[Extracted page text data]
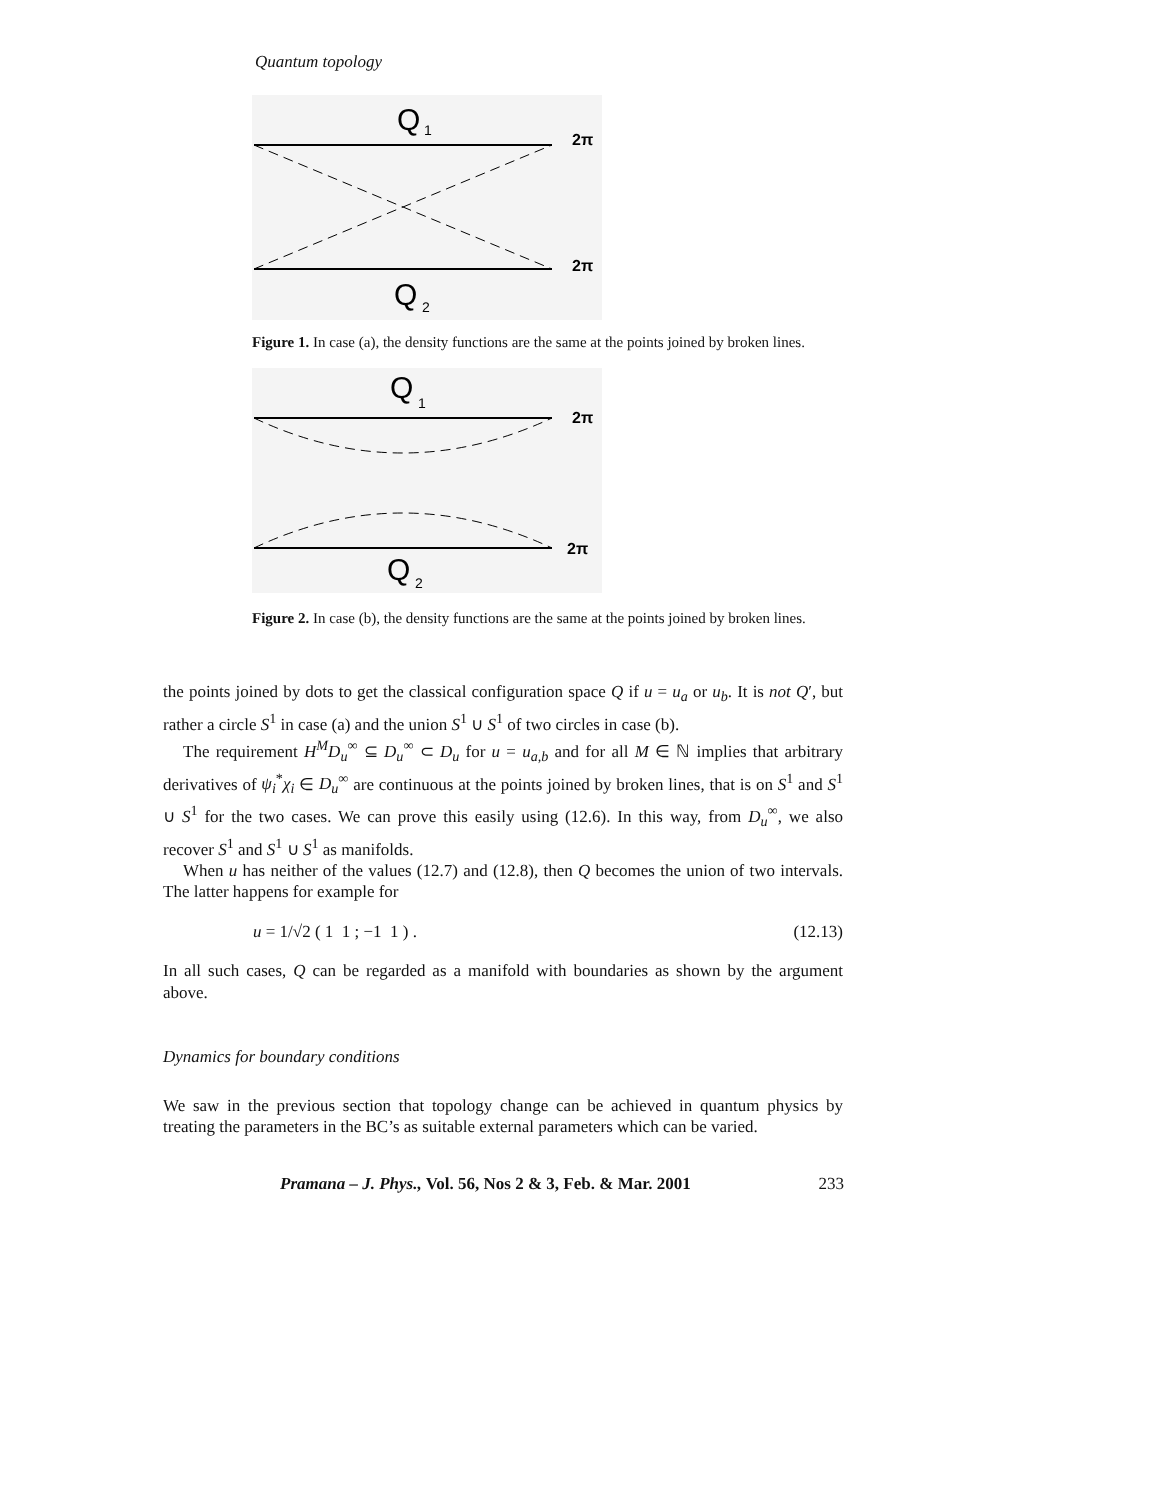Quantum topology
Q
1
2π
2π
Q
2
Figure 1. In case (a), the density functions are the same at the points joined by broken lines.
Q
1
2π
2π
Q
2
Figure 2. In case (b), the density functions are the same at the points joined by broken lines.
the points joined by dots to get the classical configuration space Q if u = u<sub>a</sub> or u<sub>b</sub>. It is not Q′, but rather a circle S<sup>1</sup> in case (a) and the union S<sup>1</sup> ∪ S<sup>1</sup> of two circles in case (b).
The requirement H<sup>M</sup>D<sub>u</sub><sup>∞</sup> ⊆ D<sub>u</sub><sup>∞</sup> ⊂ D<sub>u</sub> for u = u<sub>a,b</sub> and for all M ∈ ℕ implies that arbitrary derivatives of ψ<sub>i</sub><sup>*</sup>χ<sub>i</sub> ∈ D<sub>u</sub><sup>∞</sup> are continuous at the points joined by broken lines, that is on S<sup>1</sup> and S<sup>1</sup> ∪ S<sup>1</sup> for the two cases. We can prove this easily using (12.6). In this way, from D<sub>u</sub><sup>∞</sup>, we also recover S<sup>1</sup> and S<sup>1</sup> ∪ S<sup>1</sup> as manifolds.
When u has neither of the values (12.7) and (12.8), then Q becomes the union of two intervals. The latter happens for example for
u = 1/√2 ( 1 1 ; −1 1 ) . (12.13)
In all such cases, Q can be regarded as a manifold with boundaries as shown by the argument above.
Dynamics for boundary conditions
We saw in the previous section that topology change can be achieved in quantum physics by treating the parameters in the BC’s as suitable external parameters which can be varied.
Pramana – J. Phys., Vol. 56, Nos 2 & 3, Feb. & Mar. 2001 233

(TASK OBJECTIVE):
Would you please return all lines of the data that include the word "joined"?

(ANSWER AREA):
Figure 1. In case (a), the density functions are the same at the points joined by broken lines.
Figure 2. In case (b), the density functions are the same at the points joined by broken lines.
the points joined by dots to get the classical configuration space Q if u = u<sub>a</sub> or u<sub>b</sub>. It is not Q′, but rather a circle S<sup>1</sup> in case (a) and the union S<sup>1</sup> ∪ S<sup>1</sup> of two circles in case (b).
The requirement H<sup>M</sup>D<sub>u</sub><sup>∞</sup> ⊆ D<sub>u</sub><sup>∞</sup> ⊂ D<sub>u</sub> for u = u<sub>a,b</sub> and for all M ∈ ℕ implies that arbitrary derivatives of ψ<sub>i</sub><sup>*</sup>χ<sub>i</sub> ∈ D<sub>u</sub><sup>∞</sup> are continuous at the points joined by broken lines, that is on S<sup>1</sup> and S<sup>1</sup> ∪ S<sup>1</sup> for the two cases. We can prove this easily using (12.6). In this way, from D<sub>u</sub><sup>∞</sup>, we also recover S<sup>1</sup> and S<sup>1</sup> ∪ S<sup>1</sup> as manifolds.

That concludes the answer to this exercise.